### What is being asked
The line containing "loungestoel" marks where to begin. Write out that line and every line after it exactly, through the last line below.

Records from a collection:
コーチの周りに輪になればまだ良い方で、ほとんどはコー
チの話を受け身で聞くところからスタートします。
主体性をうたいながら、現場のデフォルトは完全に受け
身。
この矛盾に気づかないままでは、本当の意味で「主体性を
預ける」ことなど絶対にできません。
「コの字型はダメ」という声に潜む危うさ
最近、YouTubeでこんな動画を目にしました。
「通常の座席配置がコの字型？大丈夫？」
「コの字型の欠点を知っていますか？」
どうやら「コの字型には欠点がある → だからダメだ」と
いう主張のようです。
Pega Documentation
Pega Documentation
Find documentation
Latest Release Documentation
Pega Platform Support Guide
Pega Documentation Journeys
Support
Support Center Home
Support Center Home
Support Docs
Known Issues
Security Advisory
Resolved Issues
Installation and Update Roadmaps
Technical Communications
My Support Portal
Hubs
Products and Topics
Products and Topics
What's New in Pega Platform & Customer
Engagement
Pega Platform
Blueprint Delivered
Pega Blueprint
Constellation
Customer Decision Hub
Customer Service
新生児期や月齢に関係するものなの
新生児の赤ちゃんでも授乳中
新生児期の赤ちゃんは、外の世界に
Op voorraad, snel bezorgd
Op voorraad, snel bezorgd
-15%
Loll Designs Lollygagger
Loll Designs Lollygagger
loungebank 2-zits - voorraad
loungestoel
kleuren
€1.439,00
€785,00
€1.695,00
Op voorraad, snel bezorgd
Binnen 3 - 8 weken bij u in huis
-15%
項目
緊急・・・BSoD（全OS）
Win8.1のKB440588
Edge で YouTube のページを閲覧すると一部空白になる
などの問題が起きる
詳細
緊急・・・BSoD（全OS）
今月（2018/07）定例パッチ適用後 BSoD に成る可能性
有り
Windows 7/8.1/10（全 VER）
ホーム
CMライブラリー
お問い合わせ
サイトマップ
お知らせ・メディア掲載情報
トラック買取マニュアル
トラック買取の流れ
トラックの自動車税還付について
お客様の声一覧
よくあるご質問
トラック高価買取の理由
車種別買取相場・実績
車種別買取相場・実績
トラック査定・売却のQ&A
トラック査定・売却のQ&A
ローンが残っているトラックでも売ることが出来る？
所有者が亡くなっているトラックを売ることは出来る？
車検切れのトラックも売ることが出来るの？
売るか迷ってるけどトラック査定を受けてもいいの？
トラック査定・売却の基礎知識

### Solved exercise
loungestoel
kleuren
€1.439,00
€785,00
€1.695,00
Op voorraad, snel bezorgd
Binnen 3 - 8 weken bij u in huis
-15%
項目
緊急・・・BSoD（全OS）
Win8.1のKB440588
Edge で YouTube のページを閲覧すると一部空白になる
などの問題が起きる
詳細
緊急・・・BSoD（全OS）
今月（2018/07）定例パッチ適用後 BSoD に成る可能性
有り
Windows 7/8.1/10（全 VER）
ホーム
CMライブラリー
お問い合わせ
サイトマップ
お知らせ・メディア掲載情報
トラック買取マニュアル
トラック買取の流れ
トラックの自動車税還付について
お客様の声一覧
よくあるご質問
トラック高価買取の理由
車種別買取相場・実績
車種別買取相場・実績
トラック査定・売却のQ&A
トラック査定・売却のQ&A
ローンが残っているトラックでも売ることが出来る？
所有者が亡くなっているトラックを売ることは出来る？
車検切れのトラックも売ることが出来るの？
売るか迷ってるけどトラック査定を受けてもいいの？
トラック査定・売却の基礎知識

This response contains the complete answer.